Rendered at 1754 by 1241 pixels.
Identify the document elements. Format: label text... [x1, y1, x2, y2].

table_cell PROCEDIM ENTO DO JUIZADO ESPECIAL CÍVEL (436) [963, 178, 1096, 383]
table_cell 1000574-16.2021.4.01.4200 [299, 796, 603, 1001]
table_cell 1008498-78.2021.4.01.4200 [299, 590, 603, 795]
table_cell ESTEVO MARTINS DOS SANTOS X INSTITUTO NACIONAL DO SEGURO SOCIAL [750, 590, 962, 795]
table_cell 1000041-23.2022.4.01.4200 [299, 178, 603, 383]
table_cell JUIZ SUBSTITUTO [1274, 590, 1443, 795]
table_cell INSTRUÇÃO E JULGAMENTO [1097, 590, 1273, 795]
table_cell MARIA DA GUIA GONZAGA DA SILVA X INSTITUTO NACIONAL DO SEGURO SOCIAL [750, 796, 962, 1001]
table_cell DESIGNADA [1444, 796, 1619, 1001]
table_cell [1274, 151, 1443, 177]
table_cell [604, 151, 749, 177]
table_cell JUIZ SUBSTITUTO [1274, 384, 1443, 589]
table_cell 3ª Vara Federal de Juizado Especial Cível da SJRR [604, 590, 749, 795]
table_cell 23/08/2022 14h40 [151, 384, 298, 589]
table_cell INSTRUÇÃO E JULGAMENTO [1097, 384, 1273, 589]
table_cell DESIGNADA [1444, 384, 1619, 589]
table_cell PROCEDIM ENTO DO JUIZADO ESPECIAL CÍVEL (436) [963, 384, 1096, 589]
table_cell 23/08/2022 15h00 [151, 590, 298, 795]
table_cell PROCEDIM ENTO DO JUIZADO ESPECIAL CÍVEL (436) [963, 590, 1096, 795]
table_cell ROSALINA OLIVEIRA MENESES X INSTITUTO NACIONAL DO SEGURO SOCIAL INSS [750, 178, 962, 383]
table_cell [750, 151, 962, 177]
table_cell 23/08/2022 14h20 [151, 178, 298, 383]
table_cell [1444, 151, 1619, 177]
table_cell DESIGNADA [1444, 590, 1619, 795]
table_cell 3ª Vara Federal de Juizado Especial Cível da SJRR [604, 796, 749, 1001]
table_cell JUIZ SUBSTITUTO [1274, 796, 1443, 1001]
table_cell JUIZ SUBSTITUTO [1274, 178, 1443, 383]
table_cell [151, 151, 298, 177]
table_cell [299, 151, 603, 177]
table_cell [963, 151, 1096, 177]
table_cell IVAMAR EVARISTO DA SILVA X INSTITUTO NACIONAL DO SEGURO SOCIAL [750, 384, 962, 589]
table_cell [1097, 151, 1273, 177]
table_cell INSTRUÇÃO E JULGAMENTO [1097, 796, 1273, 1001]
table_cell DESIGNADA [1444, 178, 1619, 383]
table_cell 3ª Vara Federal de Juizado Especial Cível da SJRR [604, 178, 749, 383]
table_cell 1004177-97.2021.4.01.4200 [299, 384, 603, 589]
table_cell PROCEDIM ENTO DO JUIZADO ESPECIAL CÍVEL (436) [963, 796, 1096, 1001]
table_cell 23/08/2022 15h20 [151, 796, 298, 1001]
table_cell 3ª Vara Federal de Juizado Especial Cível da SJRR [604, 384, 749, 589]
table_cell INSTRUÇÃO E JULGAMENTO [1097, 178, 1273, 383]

REQUIRED WORK:
Rewrite the data from the line with "178, 1096, 383]" to the line with "table_cell ESTEVO MARTINS", changing "INSTITUTO NACIONAL DO SEGURO SOCIAL" to "INSS" and leaving everything else unchanged. Return only those lines.

CORRECT RESULT:
table_cell PROCEDIM ENTO DO JUIZADO ESPECIAL CÍVEL (436) [963, 178, 1096, 383]
table_cell 1000574-16.2021.4.01.4200 [299, 796, 603, 1001]
table_cell 1008498-78.2021.4.01.4200 [299, 590, 603, 795]
table_cell ESTEVO MARTINS DOS SANTOS X INSS [750, 590, 962, 795]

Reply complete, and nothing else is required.